[Instructions for the task]: Omit every picture and output the rest of the records exactly as they are.

[The records]:
═══

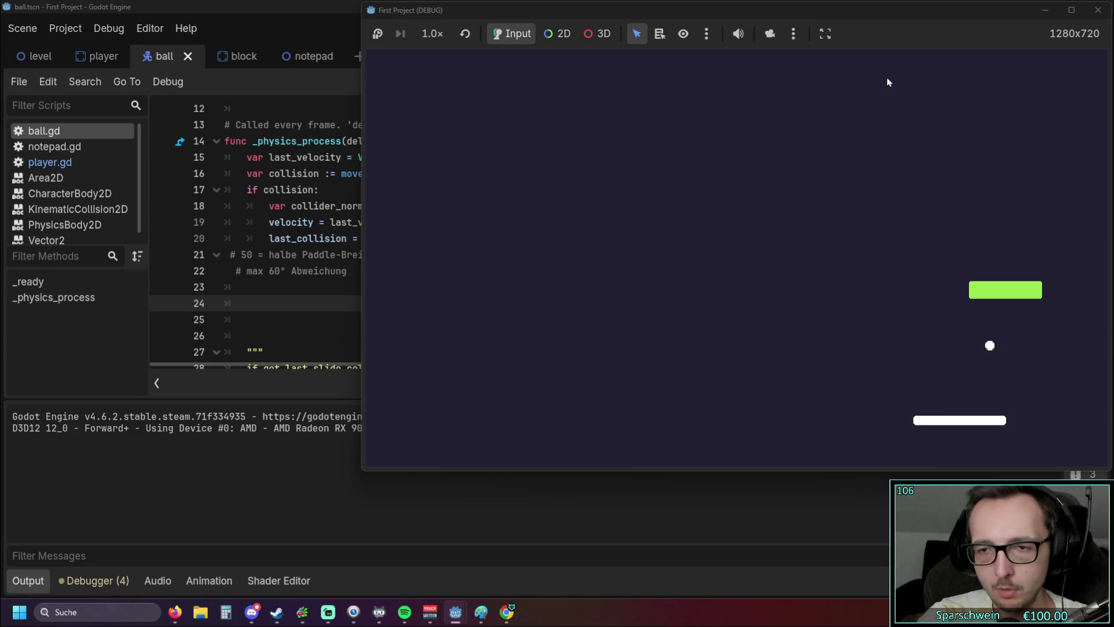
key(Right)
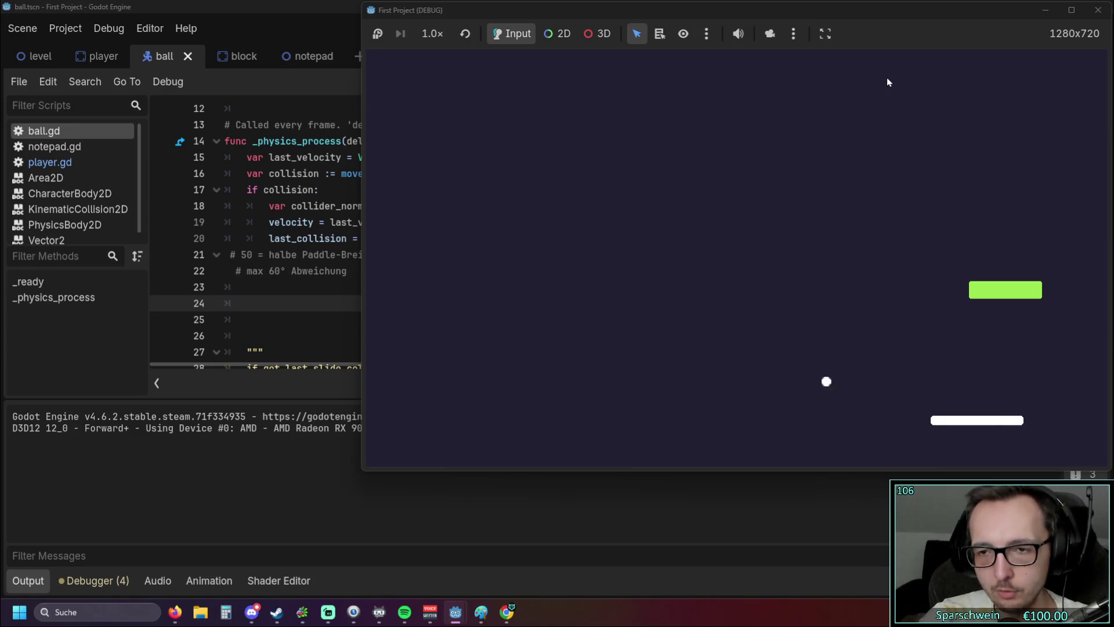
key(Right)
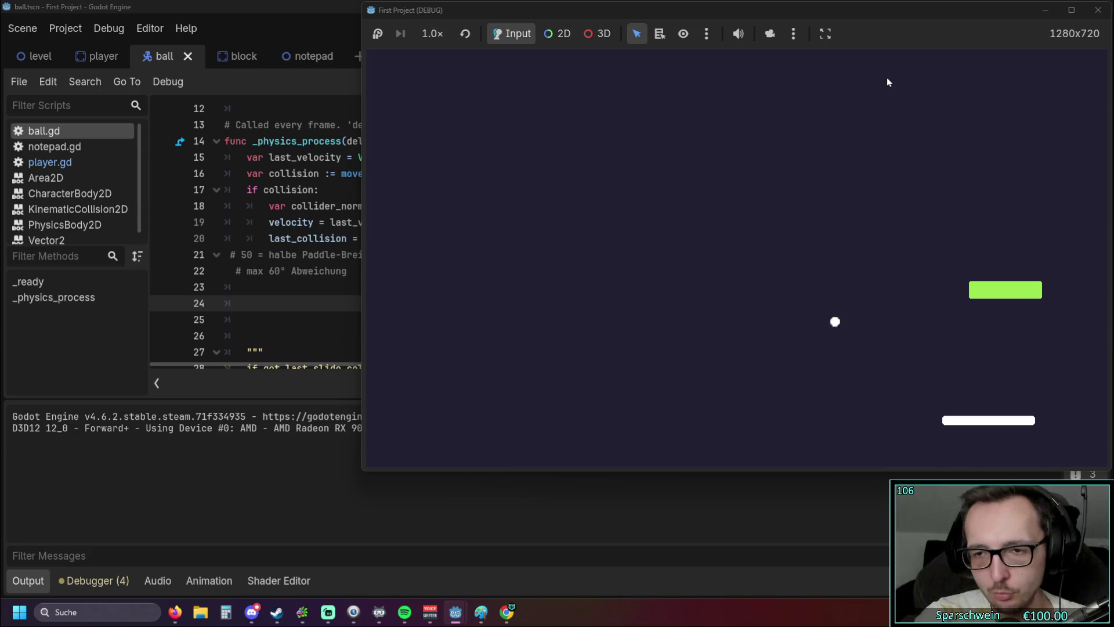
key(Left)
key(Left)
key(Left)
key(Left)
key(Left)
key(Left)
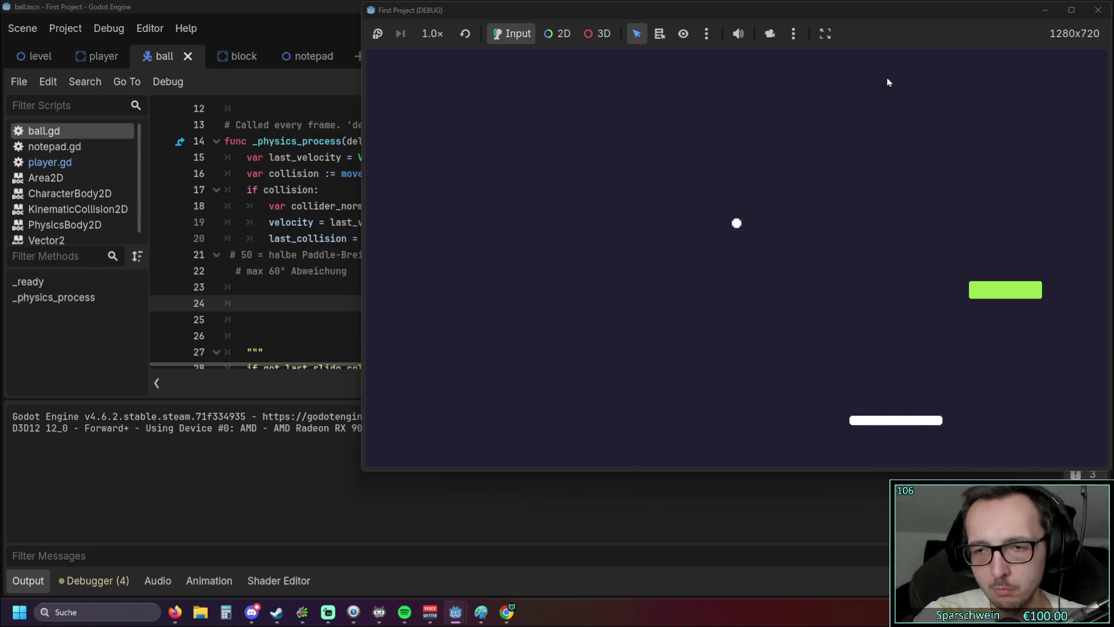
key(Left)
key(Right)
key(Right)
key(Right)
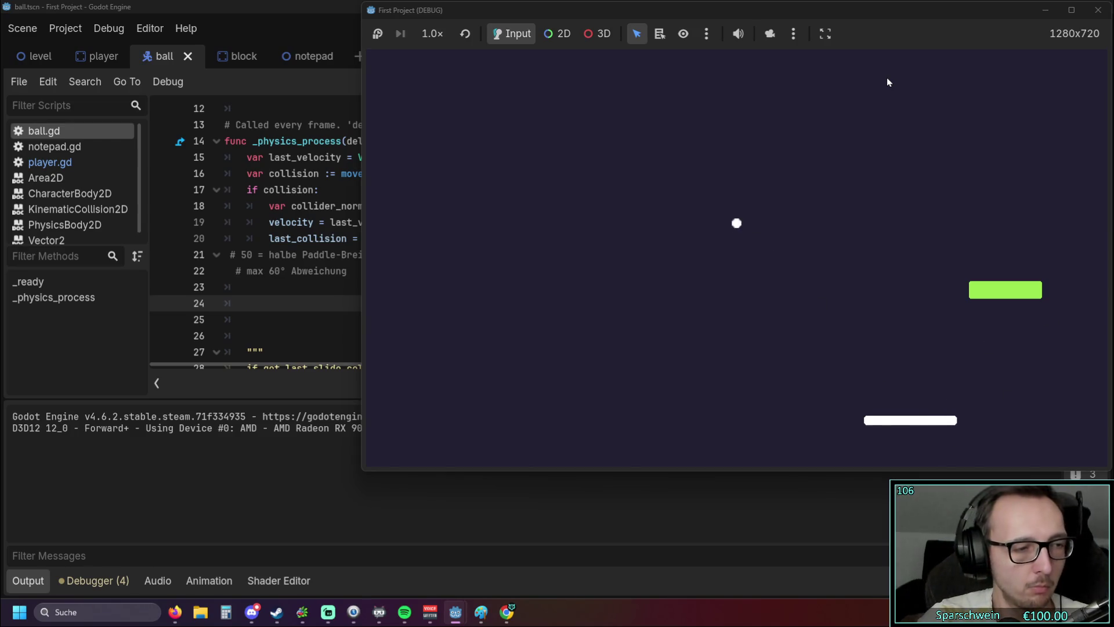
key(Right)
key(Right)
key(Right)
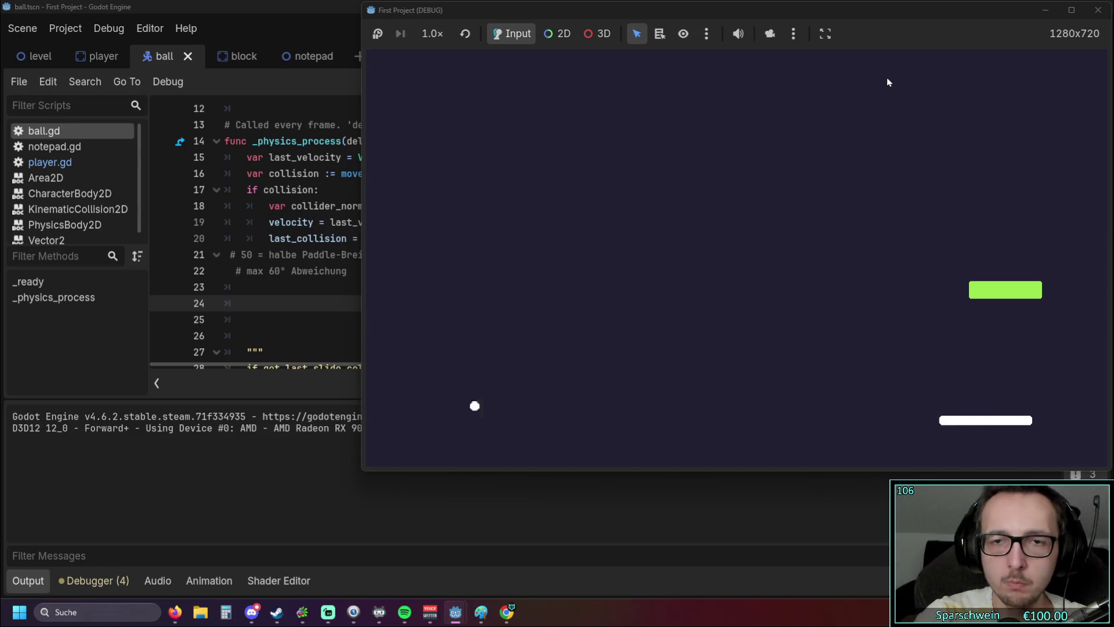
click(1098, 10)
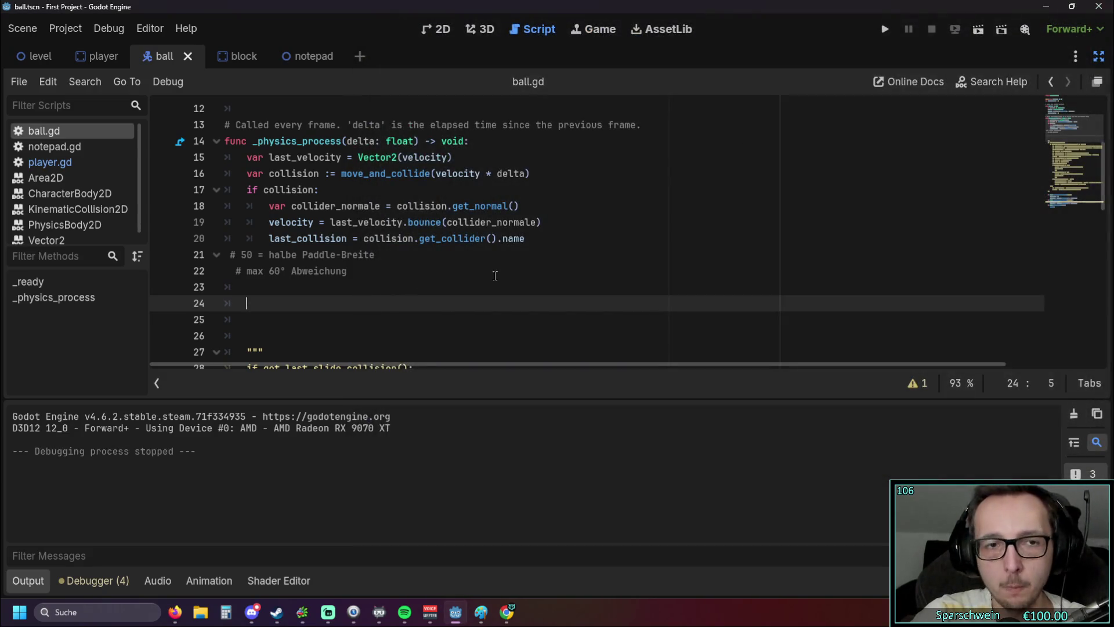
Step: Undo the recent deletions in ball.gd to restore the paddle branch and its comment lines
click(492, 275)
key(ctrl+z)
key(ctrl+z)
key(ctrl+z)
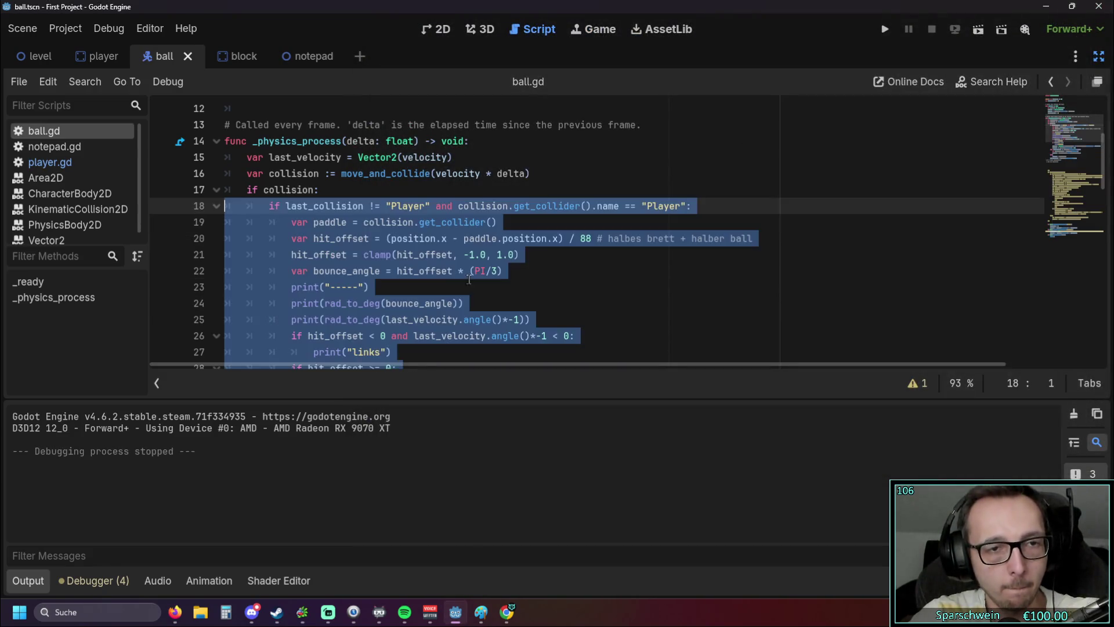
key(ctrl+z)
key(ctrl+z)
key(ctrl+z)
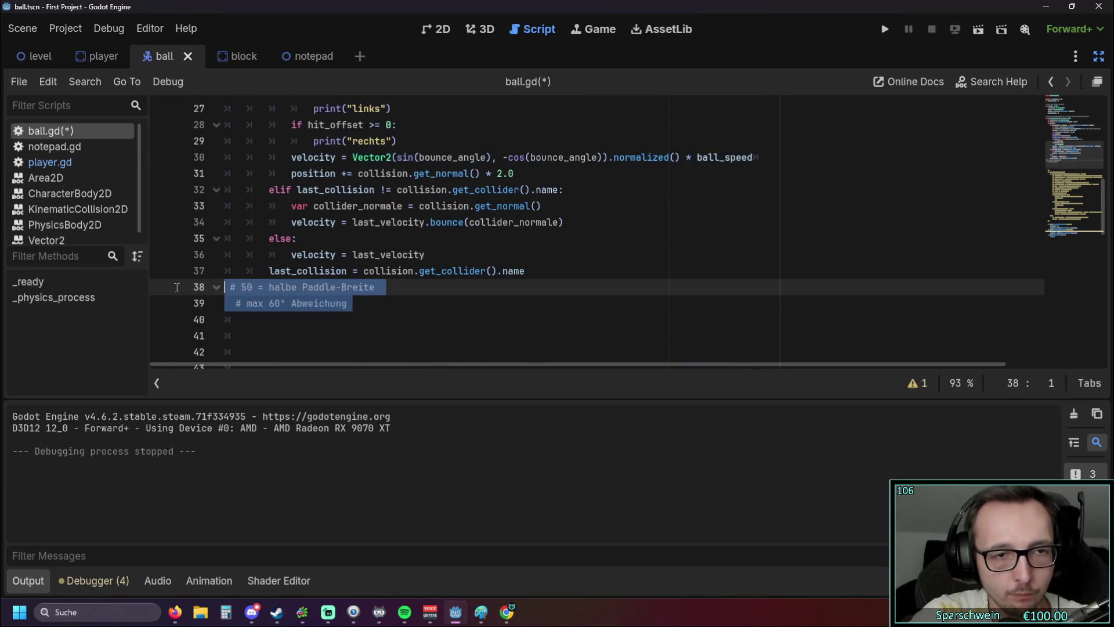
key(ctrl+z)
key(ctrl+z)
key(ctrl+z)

═══

[Exercise answer]:
key(Right)
key(Right)
key(Left)
key(Left)
key(Left)
key(Left)
key(Left)
key(Left)
key(Left)
key(Right)
key(Right)
key(Right)
key(Right)
key(Right)
key(Right)
click(1098, 10)
Step: Undo the recent deletions in ball.gd to restore the paddle branch and its comment lines
click(492, 275)
key(ctrl+z)
key(ctrl+z)
key(ctrl+z)
key(ctrl+z)
key(ctrl+z)
key(ctrl+z)
key(ctrl+z)
key(ctrl+z)
key(ctrl+z)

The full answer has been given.